● **REQUIREMENT**:
Reproduce everything from the first of the lines below down to the line containing "Khabar 360 India Desk", with both of those lines included.

● **DATA IN THIS EXERCISE**:
--------------------------------

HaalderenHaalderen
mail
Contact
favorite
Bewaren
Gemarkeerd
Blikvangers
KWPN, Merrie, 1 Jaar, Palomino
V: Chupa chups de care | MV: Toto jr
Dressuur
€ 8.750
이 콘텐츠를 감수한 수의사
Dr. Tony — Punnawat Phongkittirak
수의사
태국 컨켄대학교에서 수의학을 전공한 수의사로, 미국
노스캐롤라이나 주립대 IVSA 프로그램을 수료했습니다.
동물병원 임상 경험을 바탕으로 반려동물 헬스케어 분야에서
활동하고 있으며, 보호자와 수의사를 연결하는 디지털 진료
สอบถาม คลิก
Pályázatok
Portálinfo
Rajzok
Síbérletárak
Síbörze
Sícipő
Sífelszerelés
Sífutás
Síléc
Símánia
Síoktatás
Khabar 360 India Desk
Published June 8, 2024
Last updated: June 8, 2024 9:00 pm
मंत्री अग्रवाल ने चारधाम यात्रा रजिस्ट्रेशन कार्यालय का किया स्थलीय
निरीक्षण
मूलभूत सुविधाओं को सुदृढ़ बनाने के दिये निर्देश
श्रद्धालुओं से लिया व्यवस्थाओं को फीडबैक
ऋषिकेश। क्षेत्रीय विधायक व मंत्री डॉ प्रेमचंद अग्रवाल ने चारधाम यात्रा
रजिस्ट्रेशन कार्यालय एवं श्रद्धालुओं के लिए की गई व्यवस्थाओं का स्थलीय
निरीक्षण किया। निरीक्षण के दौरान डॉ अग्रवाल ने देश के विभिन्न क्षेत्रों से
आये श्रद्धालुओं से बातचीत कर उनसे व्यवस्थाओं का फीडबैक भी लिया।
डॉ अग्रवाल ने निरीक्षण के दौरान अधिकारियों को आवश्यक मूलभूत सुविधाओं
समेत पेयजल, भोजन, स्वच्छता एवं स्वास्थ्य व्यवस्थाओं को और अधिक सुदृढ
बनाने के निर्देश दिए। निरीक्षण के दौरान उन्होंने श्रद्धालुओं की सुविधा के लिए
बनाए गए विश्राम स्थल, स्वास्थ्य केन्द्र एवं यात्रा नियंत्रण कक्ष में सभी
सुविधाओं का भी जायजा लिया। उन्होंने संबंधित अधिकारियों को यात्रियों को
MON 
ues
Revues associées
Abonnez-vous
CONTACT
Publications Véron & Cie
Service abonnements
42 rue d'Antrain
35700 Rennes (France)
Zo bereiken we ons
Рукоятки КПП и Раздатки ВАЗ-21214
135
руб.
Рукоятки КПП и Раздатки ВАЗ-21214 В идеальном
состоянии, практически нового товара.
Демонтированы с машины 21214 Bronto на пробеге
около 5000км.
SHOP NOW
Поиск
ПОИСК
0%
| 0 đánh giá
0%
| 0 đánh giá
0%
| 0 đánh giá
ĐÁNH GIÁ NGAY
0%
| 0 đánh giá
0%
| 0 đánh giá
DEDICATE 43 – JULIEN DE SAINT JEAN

--------------------------------

● **REPLY TO THE EXERCISE**:
HaalderenHaalderen
mail
Contact
favorite
Bewaren
Gemarkeerd
Blikvangers
KWPN, Merrie, 1 Jaar, Palomino
V: Chupa chups de care | MV: Toto jr
Dressuur
€ 8.750
이 콘텐츠를 감수한 수의사
Dr. Tony — Punnawat Phongkittirak
수의사
태국 컨켄대학교에서 수의학을 전공한 수의사로, 미국
노스캐롤라이나 주립대 IVSA 프로그램을 수료했습니다.
동물병원 임상 경험을 바탕으로 반려동물 헬스케어 분야에서
활동하고 있으며, 보호자와 수의사를 연결하는 디지털 진료
สอบถาม คลิก
Pályázatok
Portálinfo
Rajzok
Síbérletárak
Síbörze
Sícipő
Sífelszerelés
Sífutás
Síléc
Símánia
Síoktatás
Khabar 360 India Desk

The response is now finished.